Start of EXTRACTED RECORDS

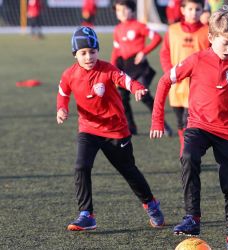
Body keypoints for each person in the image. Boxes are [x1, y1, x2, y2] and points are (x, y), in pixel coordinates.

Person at [150, 5, 228, 250]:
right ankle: (192, 217)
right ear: (210, 38)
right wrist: (156, 119)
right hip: (198, 124)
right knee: (188, 156)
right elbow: (165, 81)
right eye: (225, 43)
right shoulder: (197, 59)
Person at [57, 26, 165, 231]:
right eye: (83, 53)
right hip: (88, 129)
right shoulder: (69, 74)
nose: (88, 56)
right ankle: (86, 214)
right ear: (75, 55)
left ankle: (150, 203)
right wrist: (61, 109)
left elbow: (124, 79)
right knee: (81, 166)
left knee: (129, 171)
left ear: (98, 51)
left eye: (92, 51)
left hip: (116, 131)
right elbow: (63, 93)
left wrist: (137, 88)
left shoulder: (108, 69)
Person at [111, 0, 172, 136]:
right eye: (119, 10)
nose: (122, 13)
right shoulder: (117, 30)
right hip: (124, 66)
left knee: (144, 95)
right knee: (122, 97)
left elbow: (157, 38)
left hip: (138, 65)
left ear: (132, 10)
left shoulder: (139, 26)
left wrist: (144, 52)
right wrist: (112, 69)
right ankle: (131, 128)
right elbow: (116, 51)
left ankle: (162, 124)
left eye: (125, 9)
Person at [159, 0, 210, 156]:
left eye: (197, 9)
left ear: (202, 11)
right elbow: (165, 53)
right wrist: (169, 72)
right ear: (182, 10)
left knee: (189, 121)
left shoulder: (208, 31)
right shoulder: (173, 30)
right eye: (190, 9)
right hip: (176, 85)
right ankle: (186, 149)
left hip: (196, 86)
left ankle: (187, 152)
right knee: (180, 121)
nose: (193, 12)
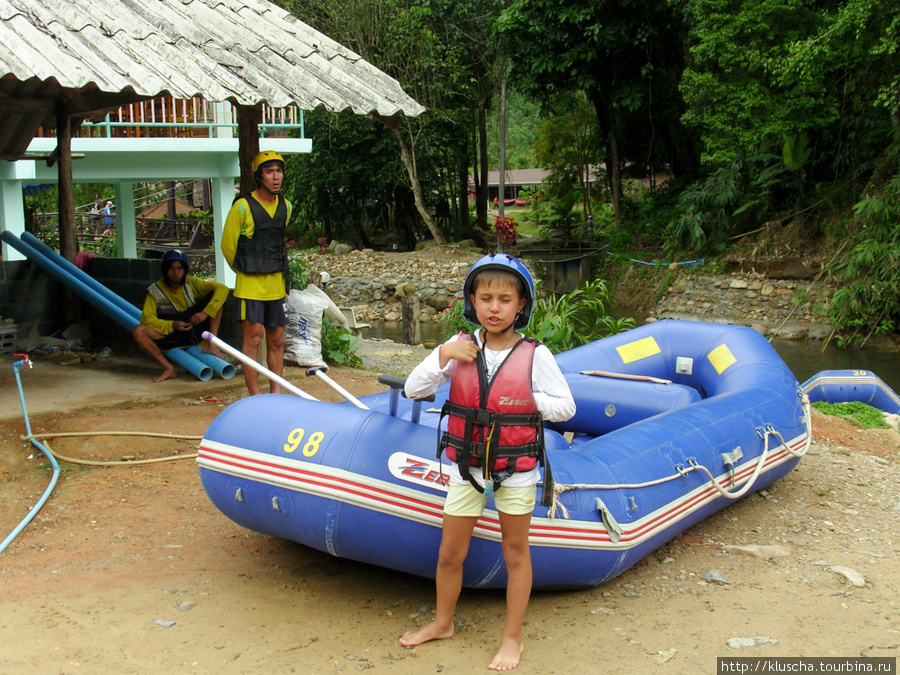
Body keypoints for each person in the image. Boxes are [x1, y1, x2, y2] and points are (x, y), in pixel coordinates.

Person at [400, 253, 576, 671]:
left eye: (504, 299)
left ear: (521, 306)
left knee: (516, 552)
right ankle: (443, 622)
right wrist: (442, 353)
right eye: (485, 299)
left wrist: (526, 400)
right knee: (449, 554)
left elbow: (566, 407)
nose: (494, 308)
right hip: (467, 466)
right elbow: (412, 388)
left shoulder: (537, 355)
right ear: (472, 303)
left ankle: (511, 638)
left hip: (516, 470)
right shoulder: (460, 348)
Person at [221, 150, 292, 395]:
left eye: (279, 171)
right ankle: (254, 396)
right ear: (259, 176)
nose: (276, 177)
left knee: (277, 340)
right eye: (269, 171)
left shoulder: (286, 206)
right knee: (253, 339)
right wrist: (245, 270)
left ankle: (276, 394)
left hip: (276, 285)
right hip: (250, 285)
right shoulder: (242, 206)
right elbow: (227, 246)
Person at [132, 249, 229, 382]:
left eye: (179, 268)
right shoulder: (155, 290)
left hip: (193, 329)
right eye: (172, 268)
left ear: (184, 270)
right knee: (138, 330)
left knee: (217, 301)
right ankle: (169, 369)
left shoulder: (192, 283)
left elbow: (222, 289)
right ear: (165, 270)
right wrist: (172, 324)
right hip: (171, 333)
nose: (176, 273)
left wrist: (205, 313)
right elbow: (146, 319)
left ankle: (211, 344)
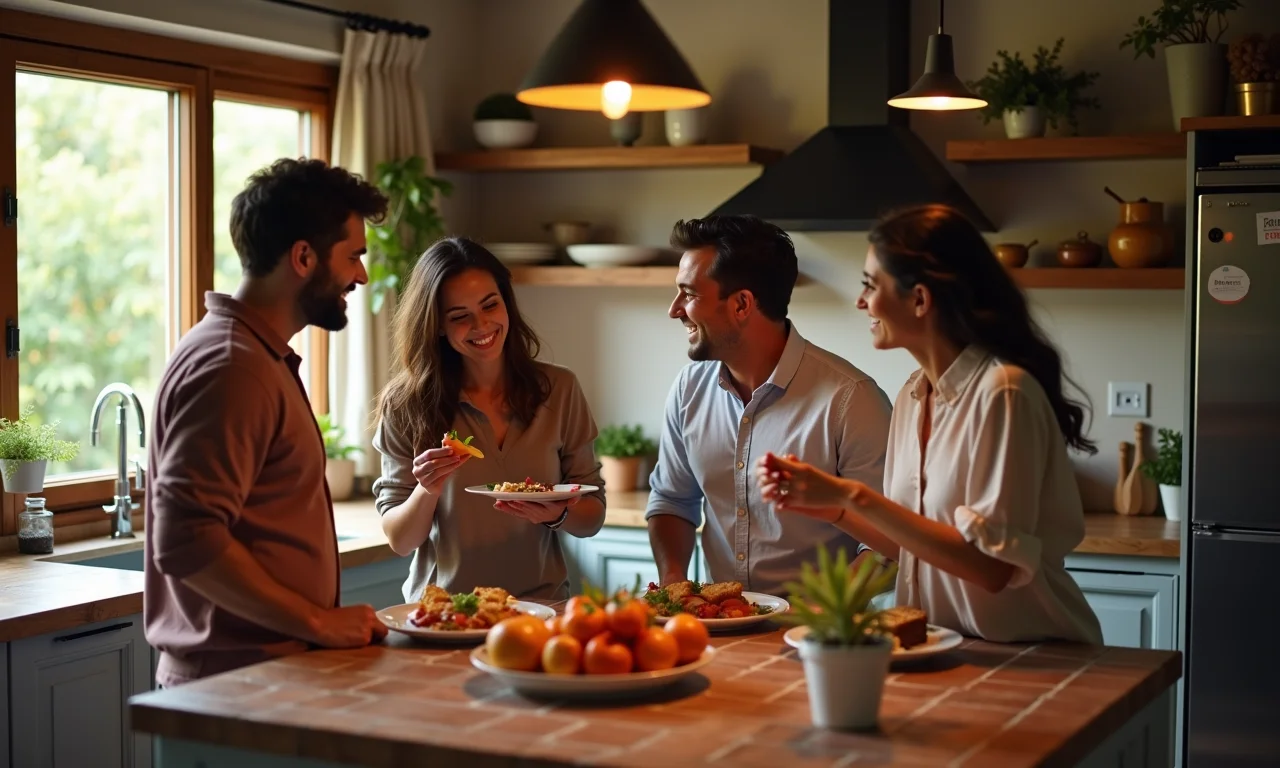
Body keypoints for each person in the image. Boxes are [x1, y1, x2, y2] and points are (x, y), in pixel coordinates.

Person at [755, 204, 1104, 644]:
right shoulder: (912, 395)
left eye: (870, 285)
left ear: (920, 299)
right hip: (947, 650)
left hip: (1036, 655)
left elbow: (993, 568)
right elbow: (913, 552)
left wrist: (851, 495)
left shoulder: (1003, 393)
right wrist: (834, 510)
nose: (861, 302)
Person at [144, 158, 391, 688]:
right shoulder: (234, 366)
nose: (361, 276)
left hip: (261, 676)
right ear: (303, 257)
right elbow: (185, 538)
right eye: (353, 256)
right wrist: (317, 622)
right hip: (233, 684)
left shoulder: (253, 354)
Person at [645, 215, 893, 596]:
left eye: (689, 294)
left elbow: (885, 544)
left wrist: (821, 613)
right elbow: (672, 501)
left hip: (819, 625)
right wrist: (673, 579)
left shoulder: (852, 400)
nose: (674, 309)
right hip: (718, 620)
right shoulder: (688, 390)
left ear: (742, 304)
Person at [371, 237, 606, 602]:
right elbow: (400, 541)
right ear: (437, 325)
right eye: (459, 316)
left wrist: (555, 514)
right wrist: (427, 489)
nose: (482, 325)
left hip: (541, 608)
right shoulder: (406, 404)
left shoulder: (559, 388)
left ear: (506, 302)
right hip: (446, 612)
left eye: (490, 305)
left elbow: (592, 517)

End of EXTRACTED RECORDS

== GOAL OF THE EXERCISE ==
The reply should hold only the lines of the listing above starting at the line containing "right elbow: (165, 53)" and ending at the line containing "left ankle: (187, 152)", exactly as written.

== EXPECTED ANSWER ==
right elbow: (165, 53)
right wrist: (169, 72)
right ear: (182, 10)
left knee: (189, 121)
left shoulder: (208, 31)
right shoulder: (173, 30)
right eye: (190, 9)
right hip: (176, 85)
right ankle: (186, 149)
left hip: (196, 86)
left ankle: (187, 152)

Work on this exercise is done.